Erkennt man die noch recht mangelhafte diagnostische Sicherung sehr vieler Fälle,
weil keineswegs der methodische Nachweis bisher ideal, ist, führt die Häufigkeit schon
jetzt objektiv erkennbarer Gastritiden zu dem logischen Schluß, daß diese Erkrankungsformen
weit häufiger bestehen müssen, als die Klinik unserer Tage sie nachzuweisen vermag.

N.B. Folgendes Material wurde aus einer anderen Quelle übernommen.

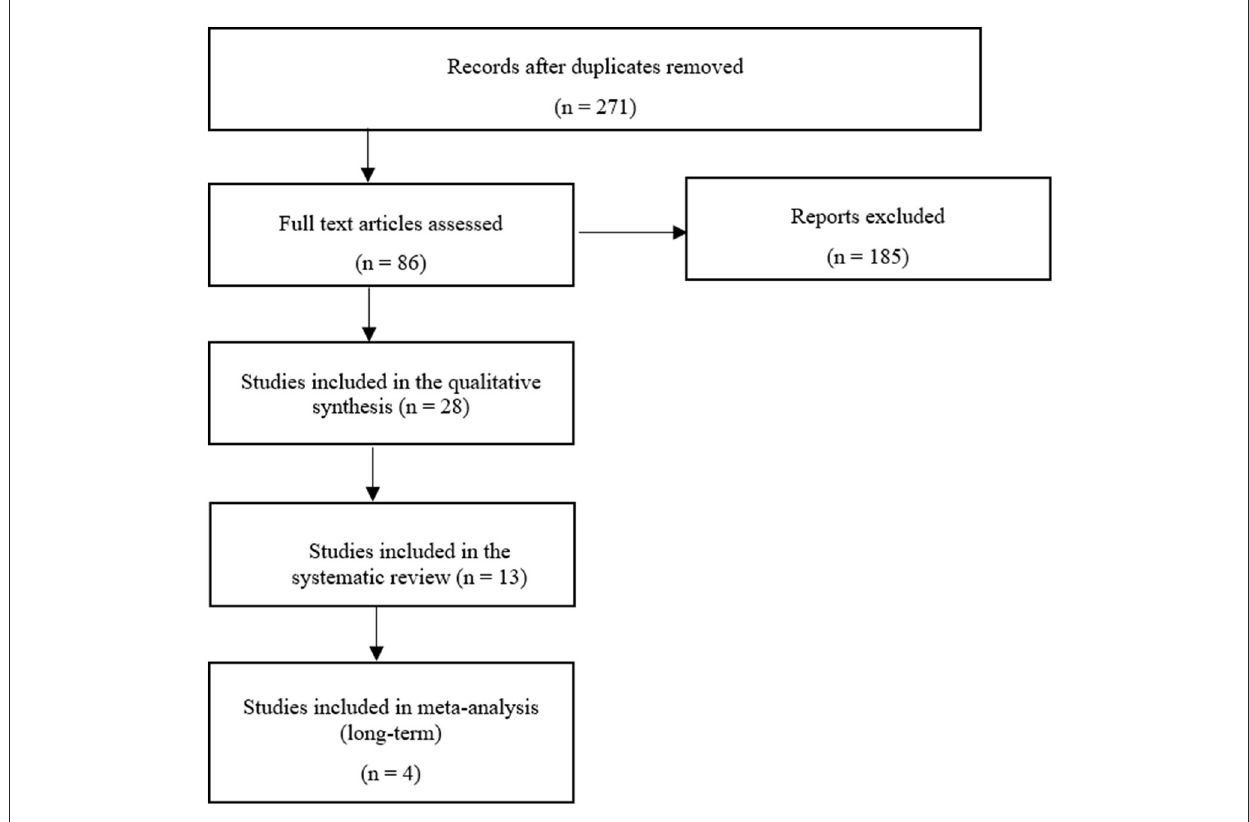
FIGURE3 Flow chart showing the methods used for the systemic search (93).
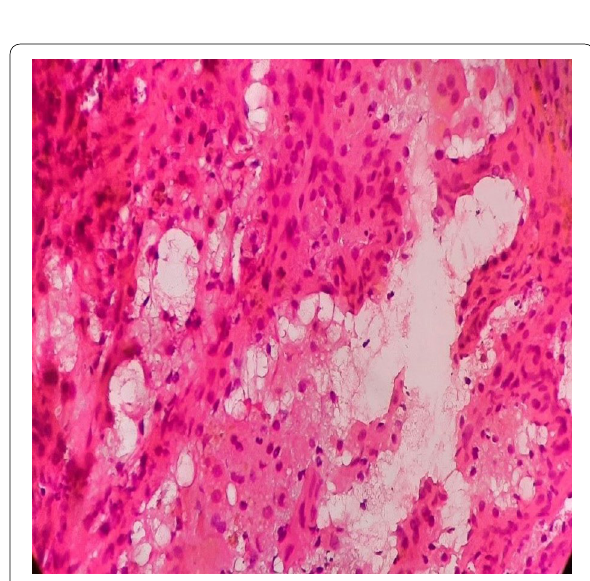
Fig. 2 Left lung biopsy specimen showing well-formed vasoformative channels suggesting cardiac angiosarcoma (Hematoxylin and eosin stain, 40 ×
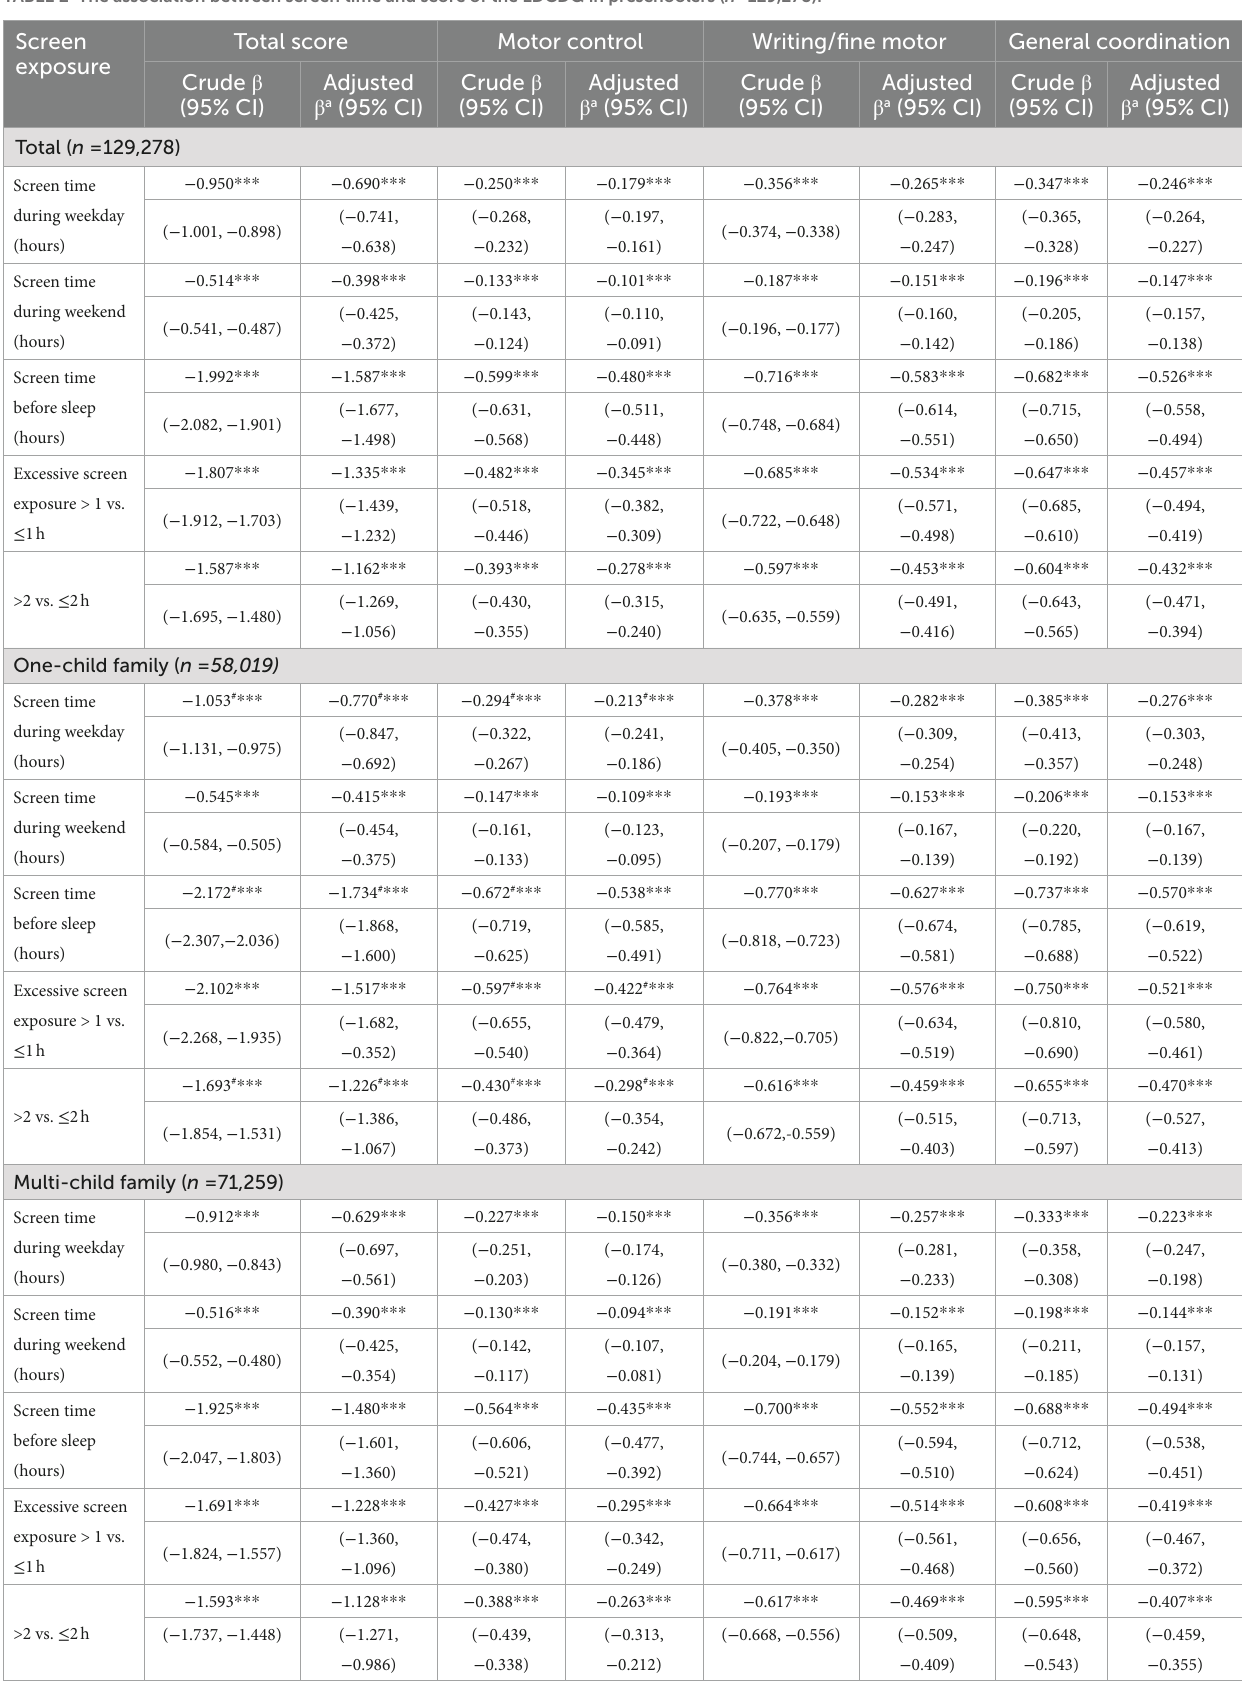
TABLE 2 The association between screen time and score of the LDCDQ in preschoolers ( n = 129,278). Screen Total score Motor control Writing/fine motor General exposure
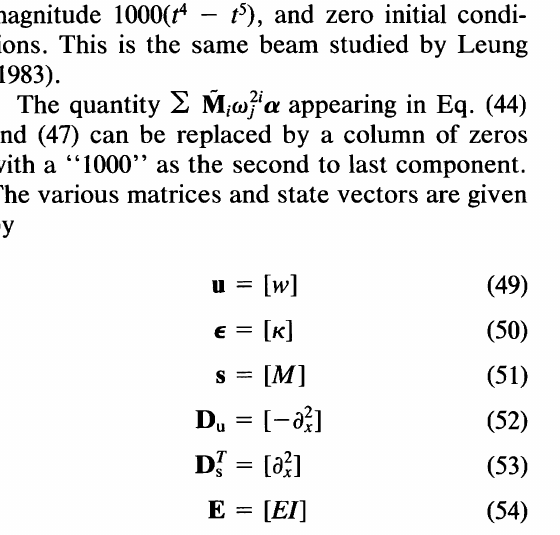
FIGURE 1 Percent error in the calculated deflection of the free end at time t = 1.0 s using available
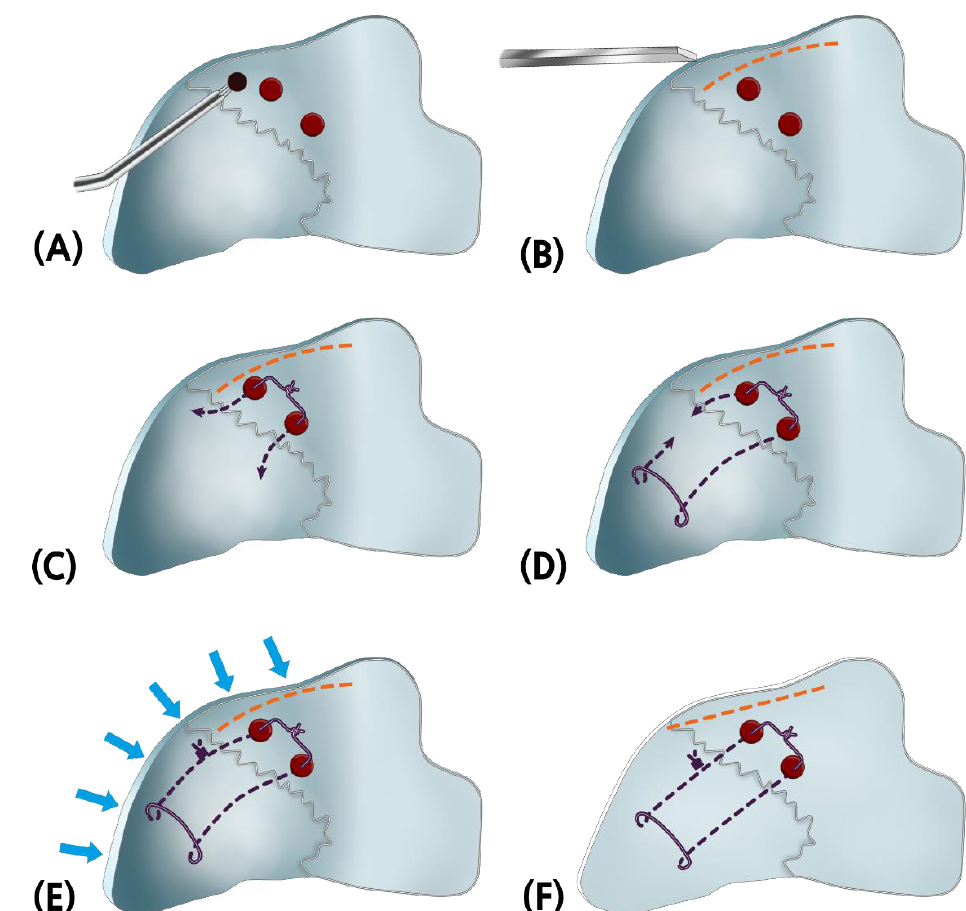
Figure 3. Illustration of a modified mattress suture technique of the bony-cartilaginous junction below the keystone area. ( A ) Vertical holes are made into the perpendicular plate of the ethmoid bone (PPE) using a 2.5-mm drill. ( B ) Using a 2-mm osteotome, a greenstick fracture is performed on the dorsal part rather than the hole in the PPE. ( C ) Vicryl suture with double-arm needles is passed through the two holes, from the concave to the convex sides of the nasal cavity. ( D ) The lower needle is brought down, parallel to the nasal dorsum, and then passed through the septal cartilage. ( E ) From the convex side of the nasal cavity, the suture is tied up while pushing the cartilage and the bone. ( F ) The nasal septum is now straightened, starting below fracture line.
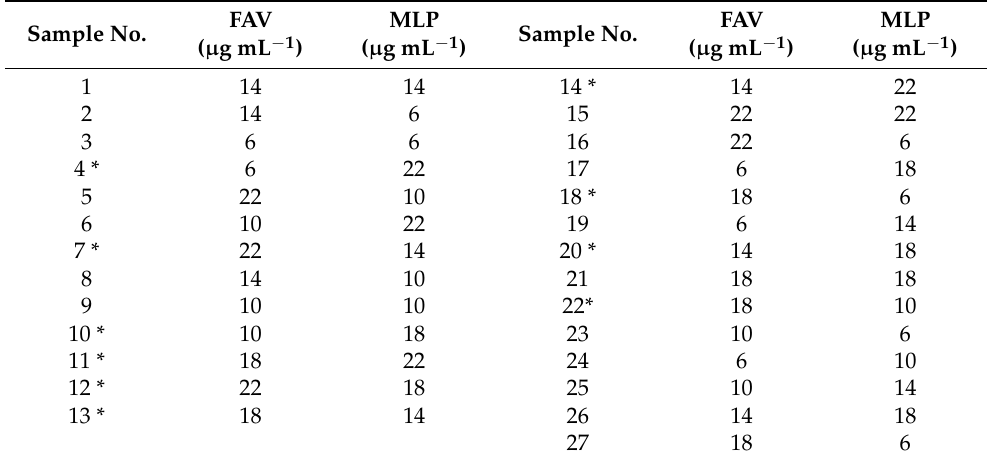
Table 1. Concentrations of calibration and validation sets mixtures of FAV and MLP used in the chemometric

Damit liegt Veranlassung vor, Veriegenheitsdiagnosen, wie Dyspepsie, Magenverstimmung
u. a. m. zu revidieren unter dem Gesichtspunkt, wie häufig latente Gastritiden erweisbar
sind, sei es als Krankheitsbilder für sich, sei es als Begleitzustände bei Ulkus,
Magenkarzinom, Phthise, Cholezystopathie, diffusen Leberaffektionen, Enterokolitiden
usw.
Der therapeutische Versuch, bei manifesten (objektiv nachweisbaren) und latenten Gastritiden
die Behandlung nach Art der Behandlung von Schleimhautentzündungen systematisch durchzuführen,
erscheint lohnender, als unter der Annahme einer reinen Funktionsstörung den Magen
mit Alkalien zu schädigen, diätetisch nicht zu schonen oder für solche Fälle die psychische
Behandlung in den Vordergrund zu stellen.